Das wichtigste dieser Überblickskapitel versucht die Position der Mathematik um 1900 zu bestimmen. Vor allem am Beispiel von zeitgenössischen Reden zur Lage der Mathematik zeigen die Autoren, dass den Akteuren nicht nur an der Betonung der Bedeutung der Mathematik als Ressource für die angewandten Wissenschaften gelegen war (55), sondern sie legten auch großen Wert auf den Status als einheitliche und eigenständige Disziplin (58). Dabei wurde vor allem die Wichtigkeit der Mathematik als kulturelle Errungenschaft, ähnlich der Kunst, betont. Die Positionsbestimmung der Zeitgenossen blieb dabei nicht nur auf disziplinäre Grenzziehungen beschränkt. Man versuchte auch, die eigene Bedeutung im Vergleich zu den französischen Kollegen zu behaupten (71). Das Bild, das sich aus den präsentierten Quellen zur Stellung der Mathematik um 1900 und den im vorangegangenen Kapitel präsentierten Entwicklung der Studierendenzahlen (45, 52) ergibt, scheint schlüssig. Die Autoren hätten allerdings dem Leser noch einen tieferen Einblick in die Bedeutung der Mathematik in dieser Zeit ermöglichen können, wenn sie die zeitgenössische Selbsteinschätzung stärker im Vergleich mit den entsprechenden Forschungsergebnissen der Mathematikgeschichte diskutiert hätten. Wie zutreffend ist etwa die Selbstbeschreibung der Akteure? Alternativ wäre auch eine Übersicht über noch offene Forschungsfragen zu diesem Punkt erhellend gewesen.

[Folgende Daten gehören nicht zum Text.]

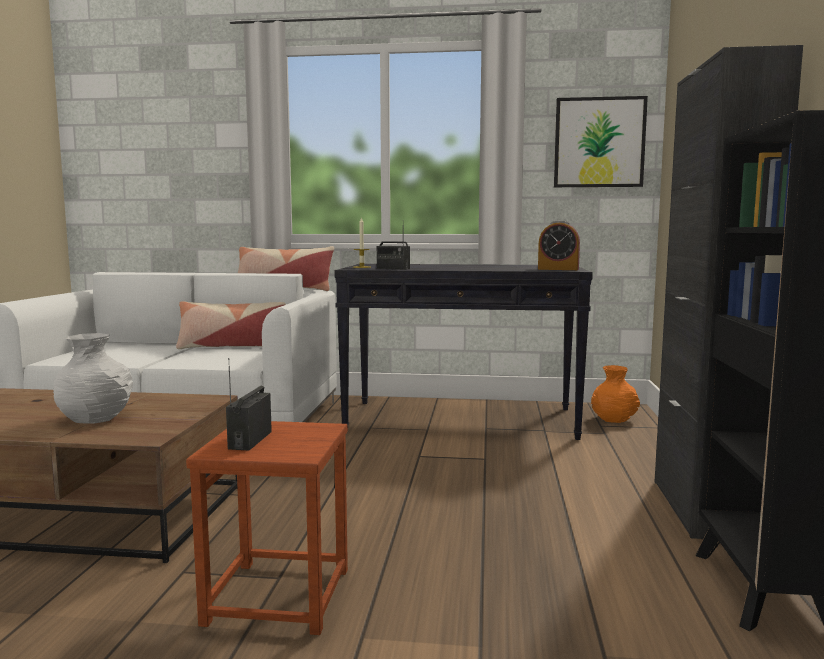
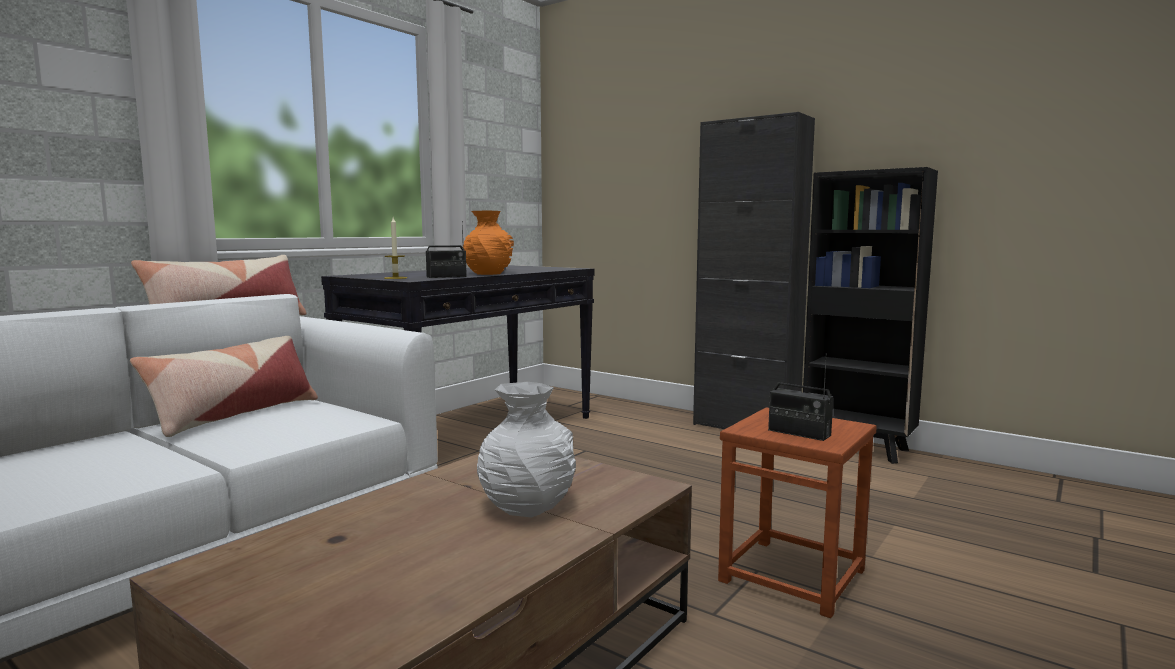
camera: 60 degrees left, 0 degrees up
(558, 269) = (556, 268): alarm clock -> none
(599, 143) = (505, 150): picture -> none
(614, 419) = (561, 399): orange vase -> orange vase (488, 273)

Trotz der gelegentlichen Kürze in Methodenfragen, ist den Autoren ein insgesamt interessanter und (auch für mathematische Laien) verständlicher Überblick über knapp 80 Jahre Mathematikgeschichte gelungen. Vor allem in die Wechselbeziehung zwischen disziplinärer Entwicklung der Mathematik und wissenschaftlichem Verlegen bieten Remmert und Schneider interessante Einblicke.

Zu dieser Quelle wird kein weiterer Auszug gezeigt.